Hockney’s initial burst of swimming pool paintings lasted until 1967: he left California the following year. He returned to the subject during his break-up with Schlesinger in 1971, painting nostalgic tributes set in the South of France. These works included Pool and Steps, Le Nid du Duc and Rubber Ring Floating in a Swimming Pool, as well as Portrait of an Artist (Pool with Two Figures) the following year. The subject took centre stage once again in his 1978 series Paper Pools, made using pulped paper, depicting the pool of Ken Tyler in upstate New York. After moving back to California later that year, Hockney acquired his own swimming pool, which would glisten in photo-collages and paintings of his garden from the 1980s onwards. Each time, the mercurial properties of light upon water taught him new lessons about the workings of human sight: his pools softened, smoothed, fractured and abstracted with each new turn. The subject, once the domain of Turner and Monet, found a new, contemporary following, with artists such as Eric Fischl and Caroline Walker drawing direct inspiration from Hockney.

Hockney himself would eventually go one step further. Not content with simply depicting swimming pools, he painted directly onto the bottom of his own. Significantly, the undulating curved blue lines that he daubed across its concrete base shared much in common with the stylised loops of his earliest swimming pool paintings, the water activating them as it rippled and flowed. ‘When the water’s still, you see just clear through it and the lines are clean and steady’, he explained. ‘When somebody’s been swimming, the lines are set to moving.

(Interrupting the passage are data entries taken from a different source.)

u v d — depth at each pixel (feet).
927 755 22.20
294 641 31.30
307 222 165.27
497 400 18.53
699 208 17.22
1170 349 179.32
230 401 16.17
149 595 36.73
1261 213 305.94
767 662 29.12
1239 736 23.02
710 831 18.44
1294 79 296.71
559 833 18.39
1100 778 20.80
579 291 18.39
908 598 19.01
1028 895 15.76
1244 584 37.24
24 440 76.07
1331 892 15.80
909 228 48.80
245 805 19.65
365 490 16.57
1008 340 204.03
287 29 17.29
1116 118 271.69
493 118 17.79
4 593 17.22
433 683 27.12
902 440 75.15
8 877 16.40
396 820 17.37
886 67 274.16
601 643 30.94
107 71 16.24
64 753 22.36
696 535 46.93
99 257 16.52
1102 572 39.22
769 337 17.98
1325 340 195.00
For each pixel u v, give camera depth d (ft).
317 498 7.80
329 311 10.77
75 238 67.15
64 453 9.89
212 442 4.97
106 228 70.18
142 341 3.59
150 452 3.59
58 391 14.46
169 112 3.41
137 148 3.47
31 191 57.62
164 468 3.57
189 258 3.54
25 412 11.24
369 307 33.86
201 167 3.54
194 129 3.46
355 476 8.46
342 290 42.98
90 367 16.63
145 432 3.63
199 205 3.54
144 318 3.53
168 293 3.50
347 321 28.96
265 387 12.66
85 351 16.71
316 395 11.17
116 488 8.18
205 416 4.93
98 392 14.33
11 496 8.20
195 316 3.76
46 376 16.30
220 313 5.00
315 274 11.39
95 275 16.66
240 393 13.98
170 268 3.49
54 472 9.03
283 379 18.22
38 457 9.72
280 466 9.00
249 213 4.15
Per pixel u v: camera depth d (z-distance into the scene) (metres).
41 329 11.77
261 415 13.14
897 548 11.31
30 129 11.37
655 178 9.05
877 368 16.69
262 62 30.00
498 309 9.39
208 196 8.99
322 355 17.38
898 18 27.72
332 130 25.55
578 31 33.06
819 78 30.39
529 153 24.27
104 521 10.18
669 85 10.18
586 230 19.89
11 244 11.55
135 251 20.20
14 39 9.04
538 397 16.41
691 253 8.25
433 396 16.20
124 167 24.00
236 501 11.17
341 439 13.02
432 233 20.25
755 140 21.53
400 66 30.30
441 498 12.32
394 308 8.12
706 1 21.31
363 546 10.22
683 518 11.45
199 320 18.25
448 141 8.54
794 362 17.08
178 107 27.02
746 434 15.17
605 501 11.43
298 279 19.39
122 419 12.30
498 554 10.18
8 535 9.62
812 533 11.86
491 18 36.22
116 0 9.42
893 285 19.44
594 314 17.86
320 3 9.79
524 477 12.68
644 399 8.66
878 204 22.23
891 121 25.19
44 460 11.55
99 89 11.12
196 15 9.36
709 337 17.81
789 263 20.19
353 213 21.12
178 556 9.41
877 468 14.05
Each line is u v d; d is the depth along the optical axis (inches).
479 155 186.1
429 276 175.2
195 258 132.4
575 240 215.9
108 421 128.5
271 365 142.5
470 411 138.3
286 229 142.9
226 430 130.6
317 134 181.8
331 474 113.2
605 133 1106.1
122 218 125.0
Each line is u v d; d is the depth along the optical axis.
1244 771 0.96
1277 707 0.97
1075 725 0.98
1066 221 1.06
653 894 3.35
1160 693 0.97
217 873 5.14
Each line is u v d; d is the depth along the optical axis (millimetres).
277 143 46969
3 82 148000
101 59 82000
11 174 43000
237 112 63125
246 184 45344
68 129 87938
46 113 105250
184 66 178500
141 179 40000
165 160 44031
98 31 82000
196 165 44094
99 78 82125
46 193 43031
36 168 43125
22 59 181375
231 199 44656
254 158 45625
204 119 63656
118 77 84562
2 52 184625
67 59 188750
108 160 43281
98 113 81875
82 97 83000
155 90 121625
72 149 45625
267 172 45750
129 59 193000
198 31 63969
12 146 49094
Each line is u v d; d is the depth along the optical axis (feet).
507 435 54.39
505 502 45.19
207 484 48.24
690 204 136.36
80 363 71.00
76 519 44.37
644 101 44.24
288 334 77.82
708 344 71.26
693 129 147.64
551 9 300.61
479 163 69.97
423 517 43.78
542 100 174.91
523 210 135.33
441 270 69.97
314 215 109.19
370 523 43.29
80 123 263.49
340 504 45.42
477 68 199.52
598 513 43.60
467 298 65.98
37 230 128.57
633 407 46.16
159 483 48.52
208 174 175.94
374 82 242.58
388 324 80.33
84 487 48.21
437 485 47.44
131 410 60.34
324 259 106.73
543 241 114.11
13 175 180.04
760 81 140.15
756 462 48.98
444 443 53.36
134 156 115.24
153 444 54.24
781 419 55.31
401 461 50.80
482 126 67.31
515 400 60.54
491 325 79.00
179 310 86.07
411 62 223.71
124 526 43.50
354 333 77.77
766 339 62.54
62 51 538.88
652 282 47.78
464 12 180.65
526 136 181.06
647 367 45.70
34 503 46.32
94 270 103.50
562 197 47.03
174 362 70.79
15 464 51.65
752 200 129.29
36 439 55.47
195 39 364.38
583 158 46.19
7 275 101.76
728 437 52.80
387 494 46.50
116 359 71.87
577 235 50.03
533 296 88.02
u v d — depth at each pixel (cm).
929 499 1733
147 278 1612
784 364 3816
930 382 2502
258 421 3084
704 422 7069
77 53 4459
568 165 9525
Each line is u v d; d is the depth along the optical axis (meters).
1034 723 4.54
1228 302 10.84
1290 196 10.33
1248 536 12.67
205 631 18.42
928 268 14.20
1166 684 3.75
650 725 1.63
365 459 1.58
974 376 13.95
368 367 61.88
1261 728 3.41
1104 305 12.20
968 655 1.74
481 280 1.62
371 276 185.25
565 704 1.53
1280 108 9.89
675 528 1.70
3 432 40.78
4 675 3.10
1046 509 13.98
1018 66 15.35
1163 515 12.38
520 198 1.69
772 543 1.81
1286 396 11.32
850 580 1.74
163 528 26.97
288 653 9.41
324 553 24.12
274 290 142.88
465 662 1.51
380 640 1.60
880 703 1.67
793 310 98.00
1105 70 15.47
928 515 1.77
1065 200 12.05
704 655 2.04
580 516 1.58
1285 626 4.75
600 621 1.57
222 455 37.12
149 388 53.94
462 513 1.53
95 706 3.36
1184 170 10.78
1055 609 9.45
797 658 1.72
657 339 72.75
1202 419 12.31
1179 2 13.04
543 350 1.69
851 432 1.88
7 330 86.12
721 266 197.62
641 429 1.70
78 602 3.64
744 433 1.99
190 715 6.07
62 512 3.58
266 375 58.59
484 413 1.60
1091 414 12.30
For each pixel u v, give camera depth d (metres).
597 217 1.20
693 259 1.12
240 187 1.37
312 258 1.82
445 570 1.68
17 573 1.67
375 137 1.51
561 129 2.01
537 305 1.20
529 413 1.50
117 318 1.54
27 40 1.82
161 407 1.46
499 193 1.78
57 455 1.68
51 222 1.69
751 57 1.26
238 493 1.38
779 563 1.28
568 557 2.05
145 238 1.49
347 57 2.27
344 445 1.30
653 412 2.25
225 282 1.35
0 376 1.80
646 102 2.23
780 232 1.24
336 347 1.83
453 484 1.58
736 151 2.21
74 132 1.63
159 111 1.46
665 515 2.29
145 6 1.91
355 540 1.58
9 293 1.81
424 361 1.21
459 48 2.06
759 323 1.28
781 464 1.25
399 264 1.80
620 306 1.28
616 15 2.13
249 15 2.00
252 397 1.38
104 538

But where are they moving? If you go underneath the surface, no matter how turbulent the water, the lines again are steady. They are only wriggling on the surface, this thinnest film. Well, it’s that surface that fascinates me; and that’s what those paintings are about really’ (D. Hockney, quoted in L. Wechsler, ‘A Visit with David and Stanley Hollywood Hills 1987’, David Hockney: A Retrospective, exh. cat. Los Angeles County Museum of Art, 1988, p. 81). California, ultimately, came to life in three dimensions, its revelations tested on a grand operatic scale. Its spirited language, so rich in new promises, would live on.